Bram Zeegers (15 March 1949, in Amsterdam – 9 October 2007, in Amsterdam) was a Dutch lawyer. Zeegers was a key witness in the 2007 murder and extortion trial of suspected crime boss Willem Holleeder. Holleeder was on trial for the 17 May 2004 murder of Dutch real estate businessman Willem Endstra. Holleeder is also suspected of blackmailing several other businessmen.

Zeegers testified in court over two days that Holleeder and his associates had extorted millions of dollars from Endstra between 2000 and 2004. He also testified about the tense relationship between Holleeder and Endstra before the latter was shot and killed near his offices in Amsterdam on 17 May 2004. Holleeder had maintained that he and Endstra had an amicable relationship.

==Death==
Zeegers was found dead in his Amsterdam apartment, less than one week after he had testified at Holleeder's trial. The sudden and unexpected death of Zeegers led to speculation that he may have been murdered and received much coverage in the Dutch media.

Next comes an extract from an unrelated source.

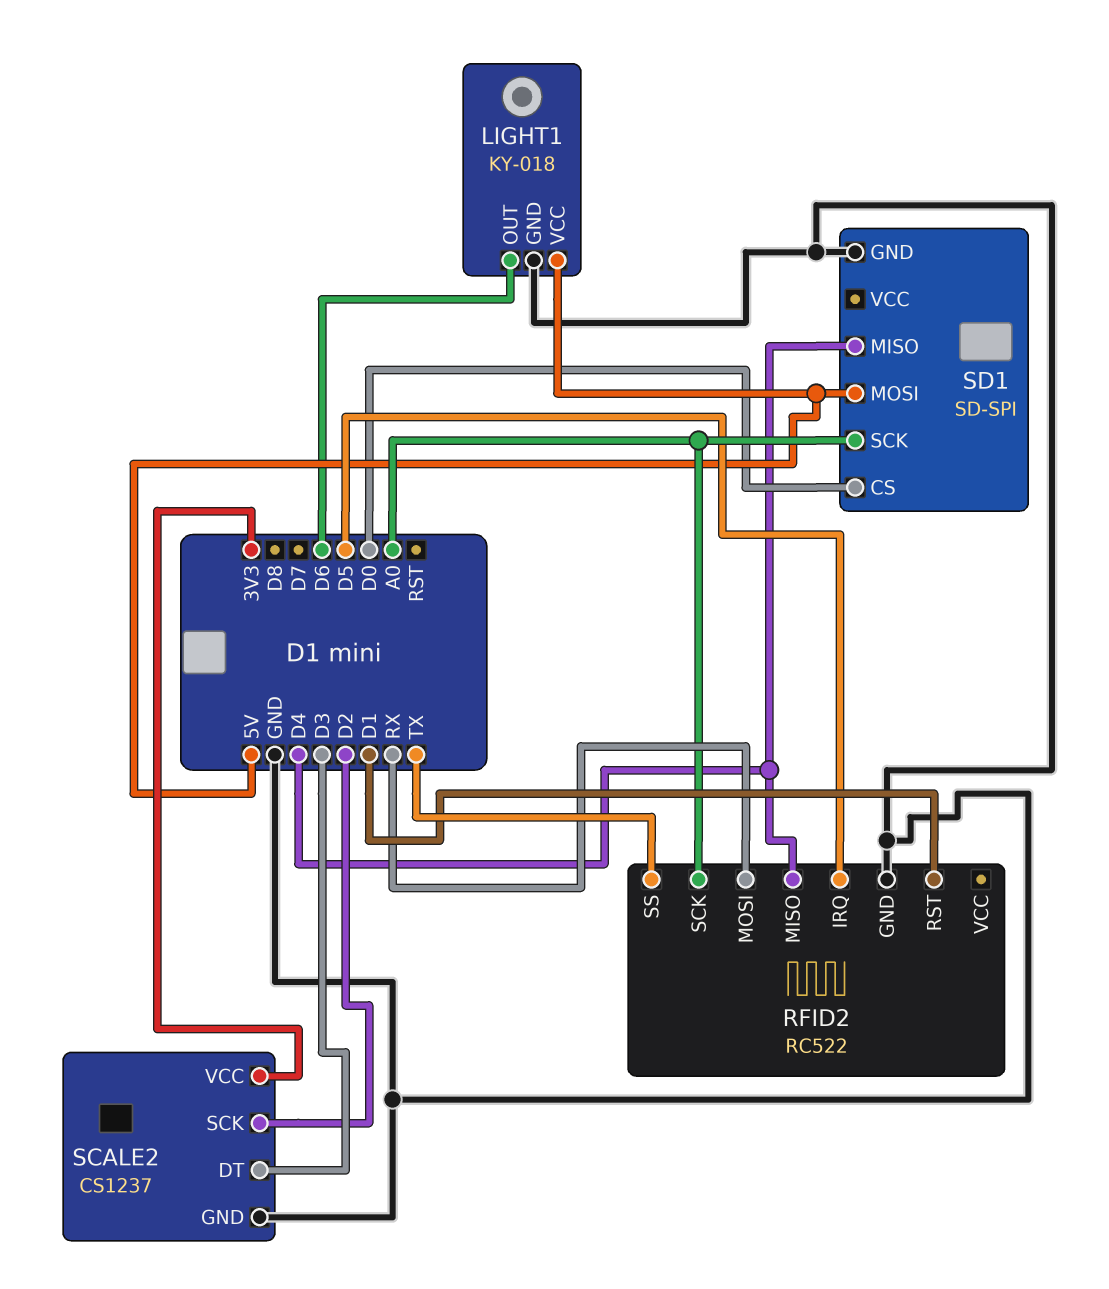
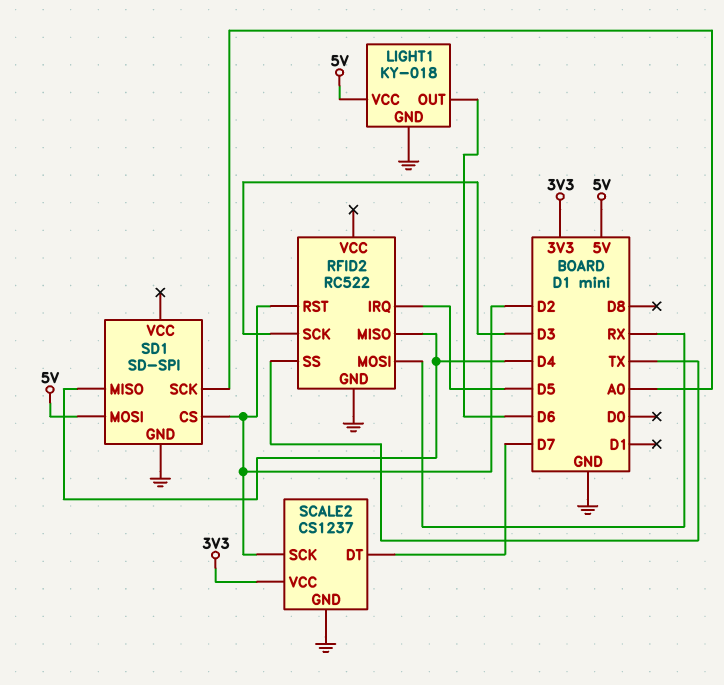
RFID2 pin RST: D1 -> D2
RFID2 pin SCK: A0 -> D3
SCALE2 pin DT: D3 -> D7
SD1 pin CS: D0 -> D2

However, Zeegers was found to have died of an accidental overdose of the drug ecstasy. According to a story in the Dutch newspaper, Volkskrant, Zeegers was found to have ecstasy in his body that consisted of 97% pure MDMA, which is extremely high. The chances of dying from an MDMA overdose is around one in 100,000. Zeegers' Brazilian girlfriend, who bought the drugs, was held in connection with the case before being released, though she remains a suspect. Three suspects in all were arrested and held in connection with the production of the drug that killed Zeegers.

No connection between Zeegers' death and his testimony in the Willem Holleeder trial has so far been found. Zeegers' death is now widely regarded as an accidental overdose.

The trial resumed on 22 October 2007, after a recess to investigate Zeegers' death.

==Legacy==
In March 2013, Neal Stevens of Subsim introduced the monthly Abraham award on the site, in memory of Zeegers, who had been a member of the site.